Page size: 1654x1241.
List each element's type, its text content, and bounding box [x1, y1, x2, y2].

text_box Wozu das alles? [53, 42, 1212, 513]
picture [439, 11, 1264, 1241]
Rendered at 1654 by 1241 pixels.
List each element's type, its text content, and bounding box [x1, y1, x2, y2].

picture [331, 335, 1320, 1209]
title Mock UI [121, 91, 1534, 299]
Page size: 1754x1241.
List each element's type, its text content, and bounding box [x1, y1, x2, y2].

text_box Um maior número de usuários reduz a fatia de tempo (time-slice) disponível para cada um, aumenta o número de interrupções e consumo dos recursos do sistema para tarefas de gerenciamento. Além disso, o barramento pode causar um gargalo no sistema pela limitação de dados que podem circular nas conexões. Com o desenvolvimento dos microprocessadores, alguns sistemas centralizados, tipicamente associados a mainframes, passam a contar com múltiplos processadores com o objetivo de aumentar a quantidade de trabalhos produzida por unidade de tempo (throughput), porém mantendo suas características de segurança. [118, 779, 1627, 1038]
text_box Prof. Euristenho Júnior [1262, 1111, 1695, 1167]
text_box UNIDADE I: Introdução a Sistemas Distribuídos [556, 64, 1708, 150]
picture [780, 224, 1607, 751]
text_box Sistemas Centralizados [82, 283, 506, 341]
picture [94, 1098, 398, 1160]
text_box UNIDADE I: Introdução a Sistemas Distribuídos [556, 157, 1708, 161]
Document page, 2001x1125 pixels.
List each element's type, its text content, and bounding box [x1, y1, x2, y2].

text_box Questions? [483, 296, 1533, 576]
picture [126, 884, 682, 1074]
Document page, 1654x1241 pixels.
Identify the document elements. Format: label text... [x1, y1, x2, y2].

━━━

■ 给定任务: 把上面的全部条目一字不差地照抄一遍。

■ 输出结果:
Page size: 1654x1241.
List each element's type, its text content, and bounding box [x1, y1, x2, y2].

text_box Wozu das alles? [53, 42, 1212, 513]
picture [439, 11, 1264, 1241]
Rendered at 1654 by 1241 pixels.
List each element's type, its text content, and bounding box [x1, y1, x2, y2].

picture [331, 335, 1320, 1209]
title Mock UI [121, 91, 1534, 299]
Page size: 1754x1241.
List each element's type, its text content, and bounding box [x1, y1, x2, y2].

text_box Um maior número de usuários reduz a fatia de tempo (time-slice) disponível para cada um, aumenta o número de interrupções e consumo dos recursos do sistema para tarefas de gerenciamento. Além disso, o barramento pode causar um gargalo no sistema pela limitação de dados que podem circular nas conexões. Com o desenvolvimento dos microprocessadores, alguns sistemas centralizados, tipicamente associados a mainframes, passam a contar com múltiplos processadores com o objetivo de aumentar a quantidade de trabalhos produzida por unidade de tempo (throughput), porém mantendo suas características de segurança. [118, 779, 1627, 1038]
text_box Prof. Euristenho Júnior [1262, 1111, 1695, 1167]
text_box UNIDADE I: Introdução a Sistemas Distribuídos [556, 64, 1708, 150]
picture [780, 224, 1607, 751]
text_box Sistemas Centralizados [82, 283, 506, 341]
picture [94, 1098, 398, 1160]
text_box UNIDADE I: Introdução a Sistemas Distribuídos [556, 157, 1708, 161]
Document page, 2001x1125 pixels.
List each element's type, its text content, and bounding box [x1, y1, x2, y2].

text_box Questions? [483, 296, 1533, 576]
picture [126, 884, 682, 1074]
Document page, 1654x1241 pixels.
Identify the document elements. Format: label text... [x1, y1, x2, y2].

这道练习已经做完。